Établissements de santé
La nécessaire transition est en marche
Hôpitaux, EHPAD, établissements de santé mentale et centres médico-sociaux émettent 8 % des gaz à effet de serre au niveau hexagonal. Une estimation rendue publique par le Shift Project et le rapport Décarboner la Santé. Ainsi, dans le domaine de la santé, l’enjeu est de taille pour améliorer l’impact environnemental. Quel intérêt de se soigner si en parallèle, les soins génèrent toutes ces dépenses d’énergies et de déchets nocifs pour la santé ? C’est pour tendre vers de meilleures pratiques que la Fédération Hospitalière de France (FHF), qui regroupe 20 fédérations régionales d’établissements publics de santé, soutient les démarches de transition écologiques et énergétiques.

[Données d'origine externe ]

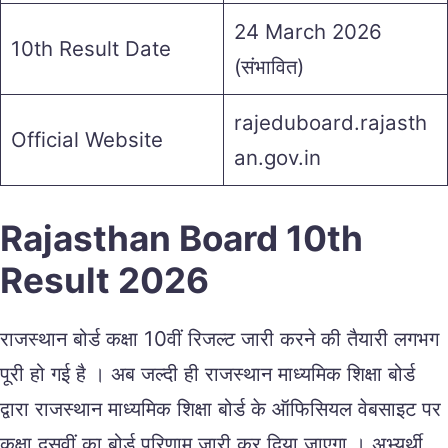
24 March 2026
10th Result Date
(संभावित)
rajeduboard.rajasth
Official Website
an.gov.in
Rajasthan Board 10th
Result 2026
राजस्थान बोर्ड कक्षा 10वीं रिजल्ट जारी करने की तैयारी लगभग
पूरी हो गई है । अब जल्दी ही राजस्थान माध्यमिक शिक्षा बोर्ड
द्वारा राजस्थान माध्यमिक शिक्षा बोर्ड के ऑफिसियल वेबसाइट पर
कक्षा दसवीं का बोर्ड परिणाम जारी कर दिया जाएगा । अभ्यर्थी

Il existe une réelle dissonance cognitive entre la volonté de soigner des patients, de différer l’obsolescence programmée de l’être humain et l’impact d’un établissement pour y parvenir
Les chiffres ont de quoi faire tourner de l’œil. En 2010, on estimait à 700 000 tonnes le volume de déchets produits chaque année par les hôpitaux publics et privés. En 2021, l’Ademe estimait la consommation d’eau par lit occupé entre 400 et 1200 litres par jour. A cela s’ajoute un budget de 29 Mrd€ dédiés aux achats dans l’hôpital public chaque année, et 1,5 milliard de repas distribués par an dans les établissements de santé. C’est sans compter les 1 000, 2 000 ou 7 000 agents qui, quotidiennement, se déplacent au sein des différents établissements d’un pôle de santé ou se rendent en consultation, générant un grand nombre de kilomètres. « Les enjeux de développement durables sont à tous les niveaux », reconnaît Rudy Chouvel, directeur d’hôpital et référent transition écologique à la FHF. « La santé pollue. Par exemple, le volume de déchets issu des blocs opératoires et des activités de soins est important. On y trouve notamment des déchets à risques infectieux, des déchets dangereux et toxiques dans les poches de chimiothérapie… Il existe une réelle dissonance cognitive entre la volonté de soigner des patients, de différer l’obsolescence programmée de l’être humain et l’impact d’un établissement pour y parvenir ».
Le processus de transition écologique s’accélère
Pour autant, de nombreux établissements ont pris le sujet au sérieux, depuis une quinzaine d’années, et ont accéléré leurs processus de transition. La réflexion porte ainsi sur les usages uniques de certains équipements ou des contenants alimentaires, les mobilités, la politique d’achat, la gestion des énergies, le nettoyage, la biodiversité… Des essais sont réalisés afin de réduire l’utilisation de dispositifs à usage unique. Des hôpitaux ont mis en place le bionettoyage des chambres : sans utilisation de produits chimiques, avec de la microfibre, de la vapeur et parfois des UV. D’autres repensent leurs espaces extérieurs en améliorant la biodiversité, par le biais de vergers ou de promenades arborées. « D’autant que la nature aide à la guérison », souligne Rudy Chouvel. Enfin, certains hôpitaux ont mis en place de nouvelles procédures dans les blocs opératoires pour réduire leur impact environnemental (lire encadré ci-contre).
La nécessité de réponse aux obligations réglementaires
Malgré tout, les hôpitaux tentent de répondre aux obligations réglementaires sans que cela ne soit impactant financièrement. « En effet, les hôpitaux doivent répondre à des obligations réglementaires, par exemple, pour la restauration, en matière de vaisselle à usage unique mais aussi dans le domaine des achats de denrées alimentaires. Actuellement, 50% des produits achetés doivent être labellisés, dont 20% d’origine biologique, et bientôt, 100 % de la viande et du poisson devra être sous label. Ces obligations impliquent des surcoûts que les hôpitaux ont rarement les moyens de répercuter », constate Rudy Chouvel. La réponse aux obligations réglementaires est-elle pertinente dans un établissement de santé ? La question reste en suspens.
Financer les investissements liés à la transition
D’autant que, pour aller plus loin, la DGOS et la CNSA, en lien avec l’ANAP, financent 150 postes de conseillers en transition écologique et énergétique en santé sur le territoire. Des postes financés de façon dégressive sur trois ans par le ministère de la Santé, mais qui ne suffisent pas à couvrir l’ensemble des besoins au sein des établissements. « Nous avons besoin de moyens humains et financiers pour accélérer notre transition énergétique. Ces questions prennent du temps. Mais recruter un chargé de mission sur le développement durable, s’il coûte au départ, permet aussi de faire des économies à terme et d’impulser une dynamique », insiste Rudy Chouvel.